It was late, it was dark, and we were lying in bed. I was quite still, my arms at my sides, palms up, and my eyes stared up at the ceiling.
His voice broke the still and quiet. "So many thoughts," he said, his voice thick with sleep, "are you okay, honey? What's the matter?"
I turned my head to look at him. Lying on his side, his face was soft. His eyes were closed but his brows were pursed, as they often are in sleep. When he sleeps, he looks like he's trying to solve some long division problem (which, let's be honest, for the Applied Mathematics and Computer Science grad, is a total walk in the park).
"I'm sorry," I sighed and turned my gaze back to the ceiling. "I guess I have a lot on my mind." I don't know how he could tell I was thinking so much, but he was right. I was thinking about building this website and about a difficult conversation I've been avoiding with a family member and the sequence I'm co-teaching with my colleagues and whether its enough or too much, and if I'd be able to wake up on time and if it's a good idea to take pictures of my physical practice and the upcoming staff meeting at work and whether this pain in my back is going to get better or worse and if all the work I'm doing right now is a good choice for my career or if it's just feeding my ego... The ticker tape of concerns didn't seem to stop, and that night especially, there was no quiet between my ears. Maybe he could smell the smoke and that's how he knew I was thinking so hard.
The second verse of the Yoga Sutras of Patanjali is, "yogahah chitta vritti nirodaha." It's a verse that lots of yogis wind up memorizing, and it means, "Yoga is the stilling of the fluctuations of the mind." This seems like it should be eventually achievable, right? Maybe your mind fluctuates plenty during the day, but at least it's still when you're asleep. But anyone who's had a rough night's sleep or a vivid and disturbing dream will tell you that your mind is anything but still while you're sleeping.
I like this verse; I often consider what it means to still my thoughts. Even on a good day my brain is hard to quiet down. Part of the reason I practice yoga--in all its forms, not just on the mat--is because at some moments, for just a fraction of a second, there is a kind of space between one thought and the next, where there is nothing. Not space, or breath, or calm, because there's nothing to be quiet or spacious or still. There's, like, really nothing. But it only lasts for an instant: in the midst of chanting a mantram or for an instant in a posture, or in that spontaneous cessation of breath. Then, the I that is my consciousness says, Hey, look at that! and I'm back into the space I was in before, in a pose, washing dishes, chanting, breathing again, and the next thought has arrived.
Chip Hartranft translates this verse as "Yoga is to still the patterning of consciousness." I love this translation, because I think it gets at part of the potential that yoga has to be a really life-changing practice.

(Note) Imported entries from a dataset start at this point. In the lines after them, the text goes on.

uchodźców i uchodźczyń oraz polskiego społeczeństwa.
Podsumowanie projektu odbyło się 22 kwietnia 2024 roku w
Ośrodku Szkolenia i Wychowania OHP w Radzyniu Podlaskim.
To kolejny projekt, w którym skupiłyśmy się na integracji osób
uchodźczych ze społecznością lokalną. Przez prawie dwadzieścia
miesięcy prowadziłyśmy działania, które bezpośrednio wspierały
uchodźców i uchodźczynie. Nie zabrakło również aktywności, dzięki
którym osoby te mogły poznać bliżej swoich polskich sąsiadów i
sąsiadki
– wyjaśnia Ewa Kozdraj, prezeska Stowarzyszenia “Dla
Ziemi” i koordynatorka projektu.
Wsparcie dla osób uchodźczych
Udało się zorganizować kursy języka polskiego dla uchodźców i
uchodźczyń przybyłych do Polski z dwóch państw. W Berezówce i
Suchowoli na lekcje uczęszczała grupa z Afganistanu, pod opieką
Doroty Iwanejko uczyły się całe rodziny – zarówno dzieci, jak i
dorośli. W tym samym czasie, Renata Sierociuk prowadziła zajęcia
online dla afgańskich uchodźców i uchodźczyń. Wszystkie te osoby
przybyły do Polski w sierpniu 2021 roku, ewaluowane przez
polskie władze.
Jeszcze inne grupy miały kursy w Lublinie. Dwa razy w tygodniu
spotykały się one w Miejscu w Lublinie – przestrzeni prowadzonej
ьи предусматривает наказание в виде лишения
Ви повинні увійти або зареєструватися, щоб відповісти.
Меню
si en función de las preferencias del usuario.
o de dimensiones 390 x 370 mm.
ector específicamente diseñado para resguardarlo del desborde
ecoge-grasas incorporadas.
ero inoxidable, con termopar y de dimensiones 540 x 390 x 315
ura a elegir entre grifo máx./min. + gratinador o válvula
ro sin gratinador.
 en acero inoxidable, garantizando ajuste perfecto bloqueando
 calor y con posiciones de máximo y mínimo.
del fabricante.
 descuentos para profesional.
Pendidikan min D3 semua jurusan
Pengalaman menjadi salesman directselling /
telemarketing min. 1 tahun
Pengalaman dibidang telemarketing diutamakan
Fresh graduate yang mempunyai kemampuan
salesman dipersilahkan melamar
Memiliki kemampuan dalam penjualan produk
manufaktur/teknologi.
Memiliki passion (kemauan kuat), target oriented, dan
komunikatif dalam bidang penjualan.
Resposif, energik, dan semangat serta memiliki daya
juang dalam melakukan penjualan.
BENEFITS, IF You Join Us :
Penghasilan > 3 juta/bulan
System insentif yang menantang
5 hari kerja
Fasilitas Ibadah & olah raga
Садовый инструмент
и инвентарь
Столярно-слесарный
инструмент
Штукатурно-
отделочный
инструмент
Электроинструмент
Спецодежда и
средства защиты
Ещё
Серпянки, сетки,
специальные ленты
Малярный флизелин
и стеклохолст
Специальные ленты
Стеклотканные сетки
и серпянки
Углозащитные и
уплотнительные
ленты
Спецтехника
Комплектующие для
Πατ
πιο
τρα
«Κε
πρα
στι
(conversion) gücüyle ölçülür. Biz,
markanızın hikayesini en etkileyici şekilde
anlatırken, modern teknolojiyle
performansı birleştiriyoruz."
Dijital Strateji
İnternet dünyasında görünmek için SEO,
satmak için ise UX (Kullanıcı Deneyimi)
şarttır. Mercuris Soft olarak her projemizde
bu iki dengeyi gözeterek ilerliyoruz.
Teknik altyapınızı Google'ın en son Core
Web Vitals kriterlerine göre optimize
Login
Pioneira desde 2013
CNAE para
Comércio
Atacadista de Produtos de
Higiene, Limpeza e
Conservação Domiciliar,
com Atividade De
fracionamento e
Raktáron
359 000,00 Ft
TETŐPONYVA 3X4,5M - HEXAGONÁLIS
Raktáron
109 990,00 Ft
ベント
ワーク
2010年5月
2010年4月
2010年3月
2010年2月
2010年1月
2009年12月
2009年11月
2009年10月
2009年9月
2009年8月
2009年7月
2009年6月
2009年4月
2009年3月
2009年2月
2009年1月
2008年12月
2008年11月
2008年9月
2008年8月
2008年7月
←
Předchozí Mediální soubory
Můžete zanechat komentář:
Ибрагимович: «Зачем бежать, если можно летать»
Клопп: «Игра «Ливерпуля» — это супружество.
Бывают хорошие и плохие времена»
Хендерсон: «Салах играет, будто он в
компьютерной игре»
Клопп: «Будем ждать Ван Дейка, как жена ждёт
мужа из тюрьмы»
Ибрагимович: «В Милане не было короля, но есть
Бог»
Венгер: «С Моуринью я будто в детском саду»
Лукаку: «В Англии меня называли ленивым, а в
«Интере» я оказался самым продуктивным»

If each of us made a list of our patterns of consciousness, a really honest one, it might be a pretty challenging list to read. Here's a sample of what's on mine:
- I get angry quickly and easily.
- I blame a lot of my relational dysfunction on negative childhood experiences.
- I forget how to take care of myself when my partner is away (see #2).
- I don't set great boundaries in order to avoid angering other people.
- I swear. A lot.
- I place too much stock on others' opinion of me, especially their opinion of me physically.
This is just the stuff off the top of my head, and it's not even that probing. If I sat down and did some really unflinching shadow work, I could probably uncover some real heavy gems. And sure, there's probably some argument to be made about society and conditioning and yada yada. But at the end of the night, the patterns live in me. I'm the one who chooses to acknowledge them and begin the process of dismantling them. Or not.
So obviously, this practice is about more than just calming my thoughts on a restless night. In his commentary on the Sutras, B.K.S. Iyengar writes,
“The practice of yoga integrates a person through the journey of intelligence and consciousness from the external to the internal. It unifies [her] from the intelligence of the skin to the intelligence of the self, so that [her] self merges with the cosmic Self... Through yoga, the practitioner learns to observe and to think, and to intensify [her] effort until eternal joy is attained. This is possible only when all vibrations of the individual chitta are arrested before they emerge.”
I don't work to still the patterns of my consciousness so I can sleep better, or even so I can understand the baggage I'm carrying from this life or from others, and not repeat it. I do it so that I can connect with and dwell in that really-nothing place that is Spirit, that is Self.
I try to fathom what that is, what it really means, and my senses totally fail. Maybe this is a comfort; if I could understand it, it'd probably really scare my little human, Earth-bound, 21st century brain.
Before I can stop these thoughts, I have to recognize them, look at where they live, maybe even how they got there. Then I can begin to hold them in my hand, and maybe to loosen my grip on them until one day they're just gone. But it takes a while, (again, we're talking cosmic time here, right? centuries maybe, not decades) and right now I'm so much in the thick of my own patterns, the process seems impossible.
But some part of me believes in it, because every day I step on my runway. Every day I commit.